What is Psychoanalysis?
Psychoanalysis is both a theory of how the human mind works as well as a comprehensive treatment for certain types of emotional suffering. The great Sigmund Freud discovered psychoanalysis in the 1890’s and developed its theory and practice over the next 50 years. Since Freud’s death in 1939, psychoanalysis has undergone continued and considerable theoretical and clinical development. Remarkably, more than a century since Freud’s publication of The Interpretation of Dreams, Freud’s fundamental insights into human nature remains valid today—most notably the influence of unconscious determinants of human behavior.
Psychoanalysis is based on the observation that individuals are often unaware of the unconscious factors that determine their bothersome conscious symptoms, emotions, and behaviors.
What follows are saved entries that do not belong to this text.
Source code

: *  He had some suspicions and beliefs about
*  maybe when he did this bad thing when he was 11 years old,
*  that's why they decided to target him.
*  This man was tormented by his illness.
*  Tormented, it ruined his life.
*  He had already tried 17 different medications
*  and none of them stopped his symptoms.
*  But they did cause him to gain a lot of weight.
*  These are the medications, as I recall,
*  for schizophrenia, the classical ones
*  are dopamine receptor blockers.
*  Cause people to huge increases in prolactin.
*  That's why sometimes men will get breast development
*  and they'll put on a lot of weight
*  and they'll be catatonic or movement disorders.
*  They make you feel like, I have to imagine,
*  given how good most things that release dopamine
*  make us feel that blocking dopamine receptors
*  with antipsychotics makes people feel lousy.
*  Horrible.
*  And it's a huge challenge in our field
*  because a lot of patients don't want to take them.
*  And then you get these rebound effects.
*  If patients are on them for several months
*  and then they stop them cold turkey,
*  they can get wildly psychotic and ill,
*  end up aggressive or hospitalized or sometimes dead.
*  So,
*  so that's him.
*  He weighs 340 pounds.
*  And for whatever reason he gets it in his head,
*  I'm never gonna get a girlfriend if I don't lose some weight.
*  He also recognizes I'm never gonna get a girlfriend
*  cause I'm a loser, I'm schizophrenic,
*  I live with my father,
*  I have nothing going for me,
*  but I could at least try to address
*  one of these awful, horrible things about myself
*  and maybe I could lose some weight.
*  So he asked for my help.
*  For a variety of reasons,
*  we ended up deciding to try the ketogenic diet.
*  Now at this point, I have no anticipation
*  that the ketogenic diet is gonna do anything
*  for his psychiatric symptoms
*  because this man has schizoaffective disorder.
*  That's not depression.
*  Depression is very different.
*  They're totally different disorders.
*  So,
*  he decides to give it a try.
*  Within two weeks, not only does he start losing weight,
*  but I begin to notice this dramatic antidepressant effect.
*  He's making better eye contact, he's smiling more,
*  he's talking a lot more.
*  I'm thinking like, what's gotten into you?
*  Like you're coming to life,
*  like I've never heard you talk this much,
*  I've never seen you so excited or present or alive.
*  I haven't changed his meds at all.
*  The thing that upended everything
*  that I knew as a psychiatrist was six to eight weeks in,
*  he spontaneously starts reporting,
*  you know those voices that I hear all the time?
In particular, our relationships during childhood with parents, siblings, and other important people become imprinted in our minds as unconscious behavioral templates that in large part determine the way in which we relate to people throughout the rest of our lives. However, these unconscious templates from childhood often conflict with one another such that under certain circumstances as adults, these unconscious childhood conflicts conspire to create troubling conscious symptoms, maladaptive personality traits, or difficulties with work, love, mood, and self-esteem. Because these problematic conflicts are largely unconscious, the advice of well-meaning friends, family, and even non-analytically oriented therapists will often fail to provide relief to what may be longstanding, troubling, and refractory psychological problems. Psychoanalytic treatment demonstrates how these unconscious conflicts affect current problems by tracing them back to their historical origins, thereby facilitating conflict resolution and healthier psychological development in deep and abiding ways.